We’re just scratching the surface of all the ways that teachers can deliver demonstrations and activities online. Learning happens best when learners are actively a part of it, when they can interact directly with the material. And we’re now at a place where not only can we seamlessly distribute high-fidelity visual aids, but kids can start to manipulate and really interact with them. Where activities can embed video, audio, and digital images to feel that much more authentic and vibrant, and students’ answers or opinions can help determine what comes next. It’s really exciting.
4) AI & Adaptivity
We all know that learners learn best when they’re challenged at a level they can handle but have to work to handle. But how many assignments in our lives just met the “middle” so that students who were struggling got overwhelmed quickly and those who weren’t challenged were left to daydream or doodle for the majority of a class period?

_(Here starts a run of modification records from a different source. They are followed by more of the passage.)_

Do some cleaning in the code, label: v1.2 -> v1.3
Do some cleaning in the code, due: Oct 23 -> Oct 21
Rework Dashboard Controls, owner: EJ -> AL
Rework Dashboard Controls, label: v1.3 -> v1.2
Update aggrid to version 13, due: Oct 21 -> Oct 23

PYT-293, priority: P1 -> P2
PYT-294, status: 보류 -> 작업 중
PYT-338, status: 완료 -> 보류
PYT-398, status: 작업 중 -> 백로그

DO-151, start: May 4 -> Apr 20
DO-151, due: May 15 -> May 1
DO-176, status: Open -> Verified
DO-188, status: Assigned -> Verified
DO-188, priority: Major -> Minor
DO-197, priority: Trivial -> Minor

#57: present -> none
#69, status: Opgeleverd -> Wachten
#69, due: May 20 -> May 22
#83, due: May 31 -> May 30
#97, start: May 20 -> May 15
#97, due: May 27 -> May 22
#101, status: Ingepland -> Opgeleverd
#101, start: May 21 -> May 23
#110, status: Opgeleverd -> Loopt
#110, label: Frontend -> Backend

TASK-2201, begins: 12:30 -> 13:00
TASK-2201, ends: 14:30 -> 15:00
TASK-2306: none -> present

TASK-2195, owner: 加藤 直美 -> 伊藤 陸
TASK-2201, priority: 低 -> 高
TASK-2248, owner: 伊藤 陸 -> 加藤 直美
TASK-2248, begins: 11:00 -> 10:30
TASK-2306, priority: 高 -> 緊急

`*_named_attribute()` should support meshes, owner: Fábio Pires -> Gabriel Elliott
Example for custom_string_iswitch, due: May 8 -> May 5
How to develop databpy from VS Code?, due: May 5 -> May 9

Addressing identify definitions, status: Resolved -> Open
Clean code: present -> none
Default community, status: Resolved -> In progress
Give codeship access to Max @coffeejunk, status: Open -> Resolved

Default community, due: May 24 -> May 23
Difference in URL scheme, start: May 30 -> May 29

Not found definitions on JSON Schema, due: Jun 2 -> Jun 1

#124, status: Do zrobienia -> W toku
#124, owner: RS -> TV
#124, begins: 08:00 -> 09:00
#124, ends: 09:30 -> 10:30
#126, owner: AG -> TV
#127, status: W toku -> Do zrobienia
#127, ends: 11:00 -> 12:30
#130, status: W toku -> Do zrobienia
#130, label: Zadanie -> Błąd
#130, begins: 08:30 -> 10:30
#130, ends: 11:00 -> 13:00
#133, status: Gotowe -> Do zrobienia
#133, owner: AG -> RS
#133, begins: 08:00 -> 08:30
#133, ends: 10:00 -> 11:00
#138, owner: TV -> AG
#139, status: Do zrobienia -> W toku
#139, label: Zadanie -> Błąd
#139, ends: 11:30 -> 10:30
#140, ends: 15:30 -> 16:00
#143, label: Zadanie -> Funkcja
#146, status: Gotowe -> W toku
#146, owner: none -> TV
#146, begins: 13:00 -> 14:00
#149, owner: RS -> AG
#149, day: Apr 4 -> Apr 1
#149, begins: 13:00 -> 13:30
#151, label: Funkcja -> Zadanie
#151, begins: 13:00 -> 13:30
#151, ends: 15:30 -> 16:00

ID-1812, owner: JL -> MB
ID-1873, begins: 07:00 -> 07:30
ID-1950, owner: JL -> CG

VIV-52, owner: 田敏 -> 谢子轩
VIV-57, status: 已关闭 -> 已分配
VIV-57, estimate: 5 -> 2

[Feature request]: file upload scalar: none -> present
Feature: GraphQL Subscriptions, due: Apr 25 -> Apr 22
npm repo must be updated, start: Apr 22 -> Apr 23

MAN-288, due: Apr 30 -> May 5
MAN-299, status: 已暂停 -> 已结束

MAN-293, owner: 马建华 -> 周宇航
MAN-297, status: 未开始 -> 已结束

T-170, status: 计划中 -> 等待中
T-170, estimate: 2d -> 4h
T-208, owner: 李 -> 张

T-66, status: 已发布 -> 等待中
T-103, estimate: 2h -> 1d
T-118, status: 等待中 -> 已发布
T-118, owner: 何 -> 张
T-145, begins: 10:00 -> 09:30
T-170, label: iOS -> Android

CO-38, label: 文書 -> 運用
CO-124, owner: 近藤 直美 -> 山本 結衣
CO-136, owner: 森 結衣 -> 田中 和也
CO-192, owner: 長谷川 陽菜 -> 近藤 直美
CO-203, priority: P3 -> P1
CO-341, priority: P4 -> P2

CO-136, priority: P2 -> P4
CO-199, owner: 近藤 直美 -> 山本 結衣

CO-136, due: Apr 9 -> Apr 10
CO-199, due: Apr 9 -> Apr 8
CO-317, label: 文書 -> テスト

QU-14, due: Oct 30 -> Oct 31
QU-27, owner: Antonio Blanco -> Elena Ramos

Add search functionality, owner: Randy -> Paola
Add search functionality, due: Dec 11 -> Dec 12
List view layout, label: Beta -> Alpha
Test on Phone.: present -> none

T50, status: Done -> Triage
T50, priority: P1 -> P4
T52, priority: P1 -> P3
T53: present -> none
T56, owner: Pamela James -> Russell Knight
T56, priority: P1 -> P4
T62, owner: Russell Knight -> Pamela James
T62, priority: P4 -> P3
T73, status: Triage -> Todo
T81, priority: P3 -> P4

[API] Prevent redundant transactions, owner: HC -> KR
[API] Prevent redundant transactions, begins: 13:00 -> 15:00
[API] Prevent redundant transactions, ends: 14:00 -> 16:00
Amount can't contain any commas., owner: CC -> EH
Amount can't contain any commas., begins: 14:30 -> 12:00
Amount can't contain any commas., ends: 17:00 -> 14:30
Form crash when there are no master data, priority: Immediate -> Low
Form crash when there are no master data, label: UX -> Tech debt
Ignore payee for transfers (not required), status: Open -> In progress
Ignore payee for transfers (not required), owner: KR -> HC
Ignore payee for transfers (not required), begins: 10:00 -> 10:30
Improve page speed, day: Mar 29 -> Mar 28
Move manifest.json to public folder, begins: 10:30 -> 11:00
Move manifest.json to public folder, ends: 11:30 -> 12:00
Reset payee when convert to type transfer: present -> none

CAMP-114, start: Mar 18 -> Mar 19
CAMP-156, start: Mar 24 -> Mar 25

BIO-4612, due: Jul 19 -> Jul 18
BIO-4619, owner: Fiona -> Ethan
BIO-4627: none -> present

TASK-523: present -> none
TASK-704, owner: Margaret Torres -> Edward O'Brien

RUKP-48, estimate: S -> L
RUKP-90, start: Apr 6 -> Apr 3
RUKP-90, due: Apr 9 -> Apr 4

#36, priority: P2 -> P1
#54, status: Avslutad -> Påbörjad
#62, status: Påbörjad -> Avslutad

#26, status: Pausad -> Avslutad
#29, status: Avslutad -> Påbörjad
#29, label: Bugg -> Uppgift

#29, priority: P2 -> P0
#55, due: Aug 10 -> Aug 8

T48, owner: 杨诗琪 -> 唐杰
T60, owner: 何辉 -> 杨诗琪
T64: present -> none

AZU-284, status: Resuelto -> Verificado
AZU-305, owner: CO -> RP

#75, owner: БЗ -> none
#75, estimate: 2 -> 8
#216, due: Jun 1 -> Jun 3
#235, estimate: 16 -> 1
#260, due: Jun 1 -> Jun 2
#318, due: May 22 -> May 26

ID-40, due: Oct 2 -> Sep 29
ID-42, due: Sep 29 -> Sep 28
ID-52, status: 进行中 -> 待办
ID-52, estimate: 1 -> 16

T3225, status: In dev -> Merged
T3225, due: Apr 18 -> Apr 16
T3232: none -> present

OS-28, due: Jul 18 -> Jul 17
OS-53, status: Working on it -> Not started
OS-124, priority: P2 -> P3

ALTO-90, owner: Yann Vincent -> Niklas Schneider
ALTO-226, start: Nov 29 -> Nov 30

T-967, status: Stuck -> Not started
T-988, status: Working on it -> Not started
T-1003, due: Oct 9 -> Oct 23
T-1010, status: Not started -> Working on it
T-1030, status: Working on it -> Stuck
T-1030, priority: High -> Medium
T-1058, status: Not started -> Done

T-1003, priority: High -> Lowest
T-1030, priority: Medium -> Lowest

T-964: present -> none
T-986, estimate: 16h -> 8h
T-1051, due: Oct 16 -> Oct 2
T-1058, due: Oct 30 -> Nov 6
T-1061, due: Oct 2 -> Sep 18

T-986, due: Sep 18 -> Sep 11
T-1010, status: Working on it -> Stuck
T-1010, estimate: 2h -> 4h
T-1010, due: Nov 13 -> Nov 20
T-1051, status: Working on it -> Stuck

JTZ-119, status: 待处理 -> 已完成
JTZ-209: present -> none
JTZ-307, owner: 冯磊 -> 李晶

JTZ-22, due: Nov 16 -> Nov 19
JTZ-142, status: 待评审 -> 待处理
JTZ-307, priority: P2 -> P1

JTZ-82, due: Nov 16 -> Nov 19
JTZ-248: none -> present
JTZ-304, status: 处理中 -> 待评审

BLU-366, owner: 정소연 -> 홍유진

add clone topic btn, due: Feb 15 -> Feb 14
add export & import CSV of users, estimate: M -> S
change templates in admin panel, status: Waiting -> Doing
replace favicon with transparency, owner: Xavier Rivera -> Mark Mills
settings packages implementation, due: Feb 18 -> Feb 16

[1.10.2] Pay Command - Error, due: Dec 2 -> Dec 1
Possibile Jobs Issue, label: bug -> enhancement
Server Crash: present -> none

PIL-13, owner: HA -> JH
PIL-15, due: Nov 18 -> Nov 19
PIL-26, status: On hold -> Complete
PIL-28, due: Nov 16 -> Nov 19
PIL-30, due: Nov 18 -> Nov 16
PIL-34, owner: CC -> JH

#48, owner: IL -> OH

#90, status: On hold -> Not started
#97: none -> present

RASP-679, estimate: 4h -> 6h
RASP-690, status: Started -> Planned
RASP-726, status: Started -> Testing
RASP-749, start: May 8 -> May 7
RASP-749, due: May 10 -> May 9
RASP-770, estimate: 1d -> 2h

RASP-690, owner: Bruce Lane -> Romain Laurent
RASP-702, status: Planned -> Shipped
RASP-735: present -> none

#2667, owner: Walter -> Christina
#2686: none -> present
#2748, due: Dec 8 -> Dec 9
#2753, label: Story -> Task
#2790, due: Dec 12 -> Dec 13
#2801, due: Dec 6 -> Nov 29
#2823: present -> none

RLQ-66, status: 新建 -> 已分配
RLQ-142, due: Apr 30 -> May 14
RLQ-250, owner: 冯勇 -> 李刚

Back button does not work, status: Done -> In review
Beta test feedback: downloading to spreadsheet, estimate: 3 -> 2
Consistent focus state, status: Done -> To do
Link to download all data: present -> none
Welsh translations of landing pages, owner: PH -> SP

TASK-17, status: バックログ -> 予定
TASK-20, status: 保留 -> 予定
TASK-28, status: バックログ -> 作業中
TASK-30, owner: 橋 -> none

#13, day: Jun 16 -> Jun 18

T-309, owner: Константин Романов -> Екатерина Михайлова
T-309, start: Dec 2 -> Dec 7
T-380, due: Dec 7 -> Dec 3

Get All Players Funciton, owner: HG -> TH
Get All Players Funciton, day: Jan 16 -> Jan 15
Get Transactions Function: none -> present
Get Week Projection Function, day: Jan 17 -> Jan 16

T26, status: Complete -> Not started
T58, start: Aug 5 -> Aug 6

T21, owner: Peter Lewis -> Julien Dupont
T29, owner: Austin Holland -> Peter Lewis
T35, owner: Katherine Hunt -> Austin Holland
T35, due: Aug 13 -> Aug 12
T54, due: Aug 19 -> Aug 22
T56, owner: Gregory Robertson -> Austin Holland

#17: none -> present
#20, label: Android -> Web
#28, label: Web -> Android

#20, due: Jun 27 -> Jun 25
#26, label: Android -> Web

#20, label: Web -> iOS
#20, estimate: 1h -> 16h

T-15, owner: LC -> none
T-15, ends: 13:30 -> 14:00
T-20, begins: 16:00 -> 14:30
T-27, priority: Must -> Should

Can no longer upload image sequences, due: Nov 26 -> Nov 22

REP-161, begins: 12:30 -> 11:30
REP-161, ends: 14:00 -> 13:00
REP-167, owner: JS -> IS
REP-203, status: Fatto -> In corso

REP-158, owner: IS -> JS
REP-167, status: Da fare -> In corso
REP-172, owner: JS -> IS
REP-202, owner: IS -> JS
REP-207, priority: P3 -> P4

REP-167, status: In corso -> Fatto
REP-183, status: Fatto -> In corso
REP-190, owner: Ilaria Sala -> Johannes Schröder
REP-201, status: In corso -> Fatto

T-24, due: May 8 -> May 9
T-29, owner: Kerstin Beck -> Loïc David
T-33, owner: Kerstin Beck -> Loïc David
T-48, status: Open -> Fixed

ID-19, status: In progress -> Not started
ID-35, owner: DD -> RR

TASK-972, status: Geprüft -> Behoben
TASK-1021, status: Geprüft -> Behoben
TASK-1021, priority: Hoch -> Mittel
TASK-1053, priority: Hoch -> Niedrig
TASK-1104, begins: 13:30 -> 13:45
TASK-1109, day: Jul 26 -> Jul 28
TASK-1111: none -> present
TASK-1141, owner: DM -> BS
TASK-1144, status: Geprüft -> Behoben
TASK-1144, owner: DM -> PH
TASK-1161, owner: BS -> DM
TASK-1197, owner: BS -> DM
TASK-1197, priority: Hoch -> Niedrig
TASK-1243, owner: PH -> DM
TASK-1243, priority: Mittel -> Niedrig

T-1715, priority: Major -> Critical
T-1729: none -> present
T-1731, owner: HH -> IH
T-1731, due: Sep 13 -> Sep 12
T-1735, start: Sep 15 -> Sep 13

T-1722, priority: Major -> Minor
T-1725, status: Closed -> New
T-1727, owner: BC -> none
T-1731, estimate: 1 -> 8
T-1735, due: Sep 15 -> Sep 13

Adaptive assignments and activities are capable of giving some pick-me-ups to students who need review or confidence and challenges to those on the verge of boredom. But that’s just the beginning: we’re on the edge of being able to learn which examples are the most powerful at solidifying a concept, of which review materials can help save a student from a poor performance or just checking out altogether, of which metacognitive questions a system might ask a student to help them course-correct before they make the same mistake over and over.
Adaptive assignments right now do a very good job of providing challenges and confidence-boosters where needed and of using students’ time that much more wisely, but the future is even brighter as activities learn to adapt to supplement education, engage students in ways that reinforce their knowledge, and so much more.
So all in all, mainstream education got a lot of Online Ed 1.0 in 2020–21, just trying to replicate the in-person experience with technology. We’re in Online Ed 2.0 on our way to 3.0 right now in many cases, but not quite across the board. But the tools are in development to not just lean into what’s great about online education today but to really make it everything that it could be. And note that with everything I wrote above the aim isn’t to replace in-person education but largely just to enhance it; we also saw the last few years how critical it is for so many learners to meet in person, have those informal interactions, and engage in the full scholastic experience. So the online education of the future isn’t “all online” but instead a way to highly leverage what technology can do so well with all the things that traditional learning is so good at. The future is hybrid (even though that is a term that also got some rough connotations in 2020, too).